With the right technology supporting talent management, your company can change the entire mindset around careers. Employees will see the presence of opportunity, and see fair outcomes in action. In time, the expectation of facing bias will be replaced by an expectation of full participation. When this change in mindset is achieved, I believe, we will finally have real inclusion.
Conclusion: The Right Career for Everyone in the World
The strategies I’ve shared above speak to our motivation at Eightfold.ai. We believe that technology can create a triple benefit—to companies, to individuals, and to society.
We express this motivation with our mission: “The Right Career for Everyone in the World.”

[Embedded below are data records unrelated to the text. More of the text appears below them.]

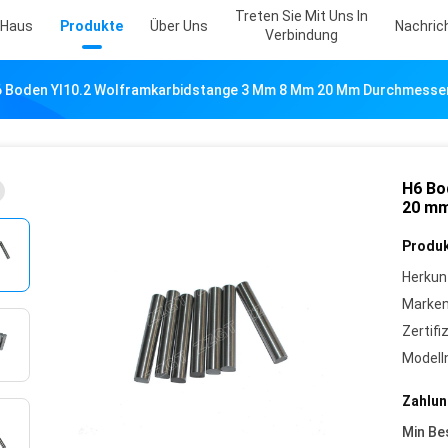
Treten Sie Mit Uns In
Haus
Produkte
Über Uns
Nachric
Verbindung
 Boden Yl10.2 Wolframkarbidstange 3 Mm 8 Mm 20 Mm Durchmesse
H6 Bo
20 mm
Produk
Herkun
Marke
Zertifi
Model
Zahlun
Min Be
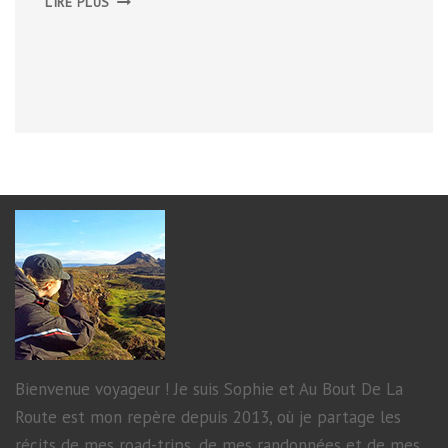
LIRE PLUS
Bienvenue voyageur ! Je suis Sophie et Au Bout De La
Route est mon repère depuis 2013, où je partage les
récits de mes road-trips, de mes randonnées et de mes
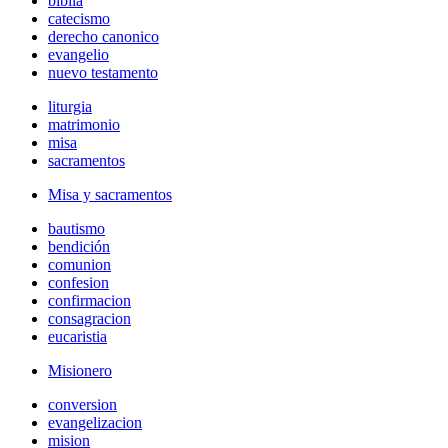
biblia
catecismo
derecho canonico
evangelio
nuevo testamento
liturgia
matrimonio
misa
sacramentos
Misa y sacramentos
bautismo
bendición
comunion
confesion
confirmacion
consagracion
eucaristia
Misionero
conversion
evangelizacion
mision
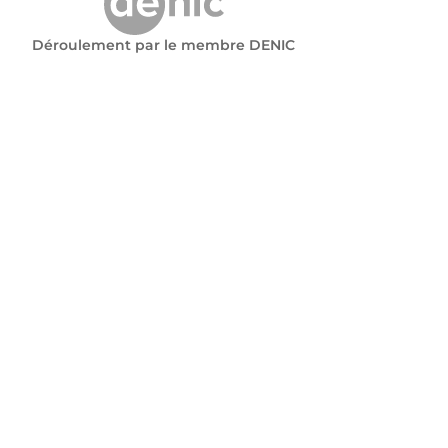
Déroulement par le membre DENIC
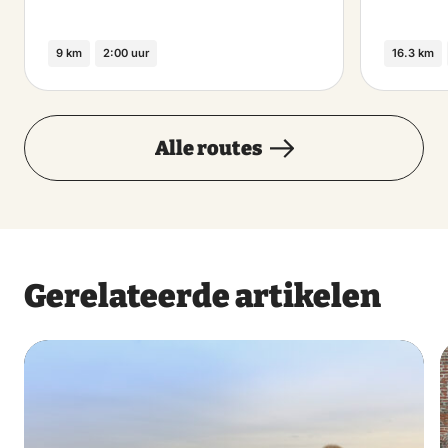
9 km
2:00 uur
16.3 km
Alle routes
Gerelateerde artikelen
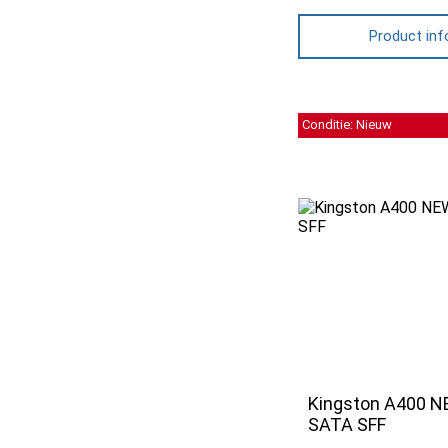
Product inf
Conditie: Nieuw
Kingston A400 N
SATA SFF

The right career is the career that each individual chooses to best express their interests and their talents. Just imagine the scale of productivity, motivation, and personal joy that would be unlocked if every person could truly pursue their right career. How many of our problems in society could we solve?
Everyone in the world is an inclusive group. Everyone includes people in their first job and people looking toward retirement. Everyone includes every race and ethnicity, and every religion and creed. Everyone includes people of all genders. Everyone means everyone.
And so, the right career for everyone is only possible if diversity, equity, and inclusion are a core part of each company’s objectives. The work ahead of us isn’t easy, but we can make a real difference and move forward toward our goal. We can advance the day when our data will show an equitable workforce in the United States, and everywhere else. Let’s start now.